Extracted data entries
○ ○ ○

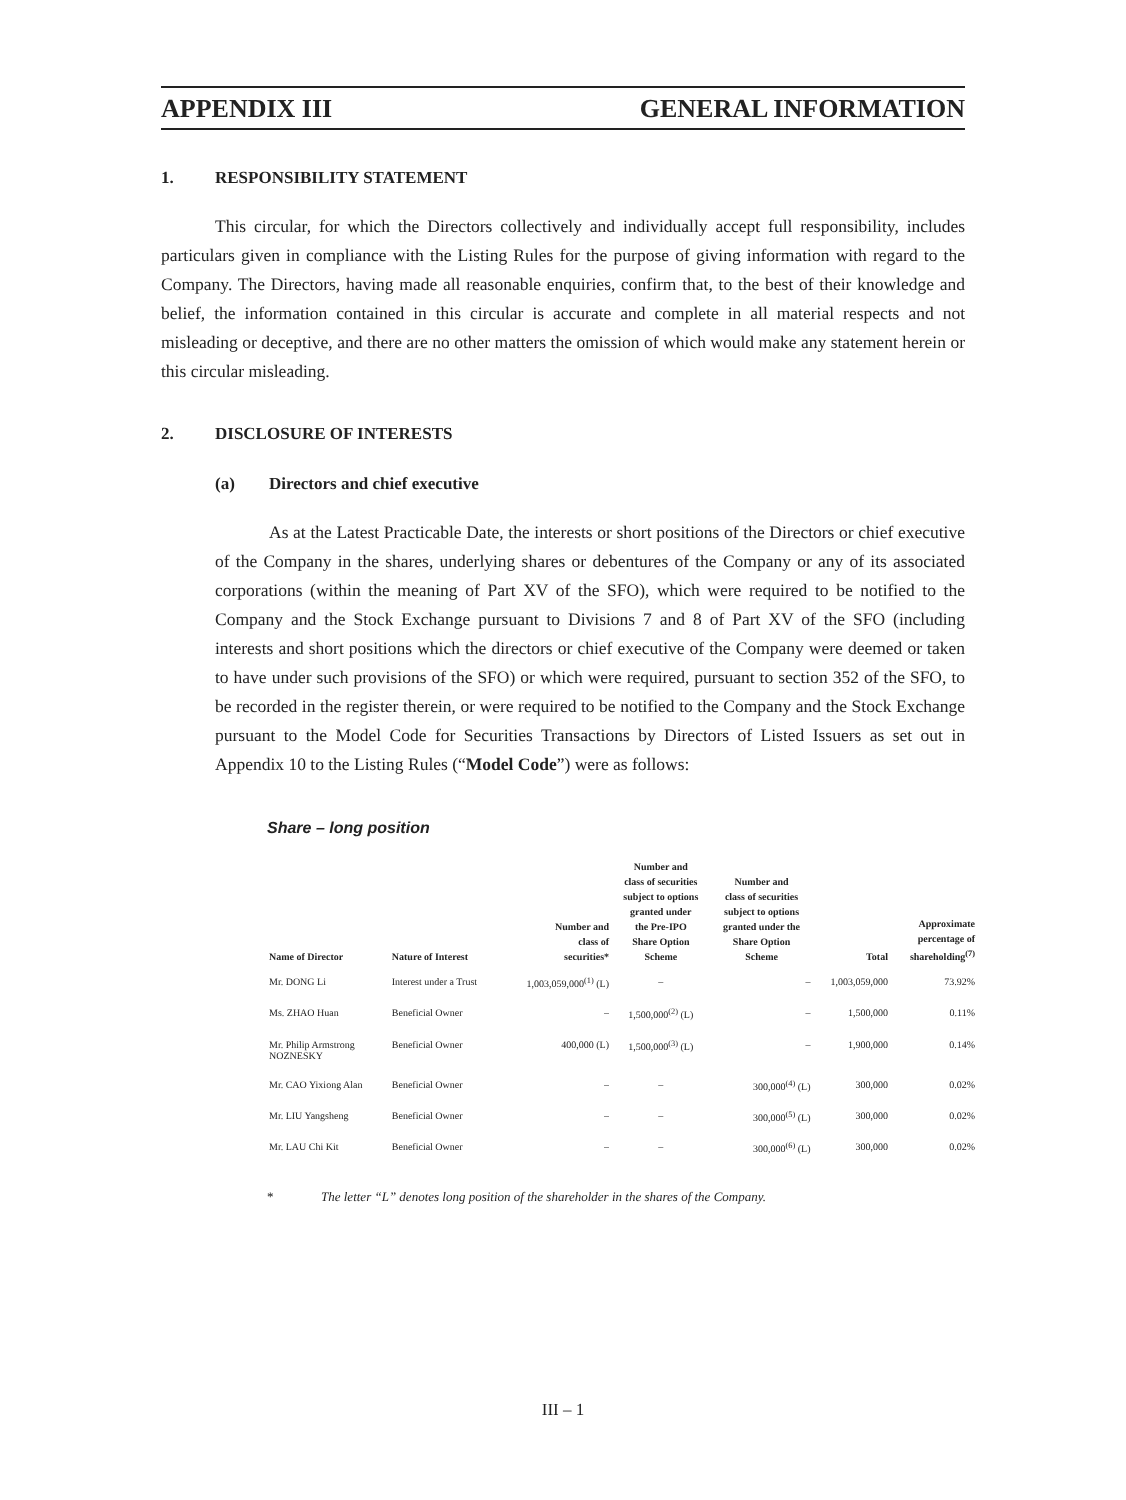APPENDIX III GENERAL INFORMATION
1. RESPONSIBILITY STATEMENT
This circular, for which the Directors collectively and individually accept full responsibility, includes particulars given in compliance with the Listing Rules for the purpose of giving information with regard to the Company. The Directors, having made all reasonable enquiries, confirm that, to the best of their knowledge and belief, the information contained in this circular is accurate and complete in all material respects and not misleading or deceptive, and there are no other matters the omission of which would make any statement herein or this circular misleading.
2. DISCLOSURE OF INTERESTS
(a) Directors and chief executive
As at the Latest Practicable Date, the interests or short positions of the Directors or chief executive of the Company in the shares, underlying shares or debentures of the Company or any of its associated corporations (within the meaning of Part XV of the SFO), which were required to be notified to the Company and the Stock Exchange pursuant to Divisions 7 and 8 of Part XV of the SFO (including interests and short positions which the directors or chief executive of the Company were deemed or taken to have under such provisions of the SFO) or which were required, pursuant to section 352 of the SFO, to be recorded in the register therein, or were required to be notified to the Company and the Stock Exchange pursuant to the Model Code for Securities Transactions by Directors of Listed Issuers as set out in Appendix 10 to the Listing Rules (“Model Code”) were as follows:
Share – long position
| Name of Director | Nature of Interest | Number and class of securities* | Number and class of securities subject to options granted under the Pre-IPO Share Option Scheme | Number and class of securities subject to options granted under the Share Option Scheme | Total | Approximate percentage of shareholding<sup>(7)</sup> |
| --- | --- | --- | --- | --- | --- | --- |
| Mr. DONG Li | Interest under a Trust | 1,003,059,000<sup>(1)</sup> (L) | – | – | 1,003,059,000 | 73.92% |
| Ms. ZHAO Huan | Beneficial Owner | – | 1,500,000<sup>(2)</sup> (L) | – | 1,500,000 | 0.11% |
| Mr. Philip Armstrong NOZNESKY | Beneficial Owner | 400,000 (L) | 1,500,000<sup>(3)</sup> (L) | – | 1,900,000 | 0.14% |
| Mr. CAO Yixiong Alan | Beneficial Owner | – | – | 300,000<sup>(4)</sup> (L) | 300,000 | 0.02% |
| Mr. LIU Yangsheng | Beneficial Owner | – | – | 300,000<sup>(5)</sup> (L) | 300,000 | 0.02% |
| Mr. LAU Chi Kit | Beneficial Owner | – | – | 300,000<sup>(6)</sup> (L) | 300,000 | 0.02% |
* The letter “L” denotes long position of the shareholder in the shares of the Company.
III – 1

○ ○ ○

§ EXERCISE DETAILS
Where a line above contains the word "Directors", copy that line.

§ THE ANSWER
This circular, for which the Directors collectively and individually accept full responsibility, includes particulars given in compliance with the Listing Rules for the purpose of giving information with regard to the Company. The Directors, having made all reasonable enquiries, confirm that, to the best of their knowledge and belief, the information contained in this circular is accurate and complete in all material respects and not misleading or deceptive, and there are no other matters the omission of which would make any statement herein or this circular misleading.
(a) Directors and chief executive
As at the Latest Practicable Date, the interests or short positions of the Directors or chief executive of the Company in the shares, underlying shares or debentures of the Company or any of its associated corporations (within the meaning of Part XV of the SFO), which were required to be notified to the Company and the Stock Exchange pursuant to Divisions 7 and 8 of Part XV of the SFO (including interests and short positions which the directors or chief executive of the Company were deemed or taken to have under such provisions of the SFO) or which were required, pursuant to section 352 of the SFO, to be recorded in the register therein, or were required to be notified to the Company and the Stock Exchange pursuant to the Model Code for Securities Transactions by Directors of Listed Issuers as set out in Appendix 10 to the Listing Rules (“Model Code”) were as follows:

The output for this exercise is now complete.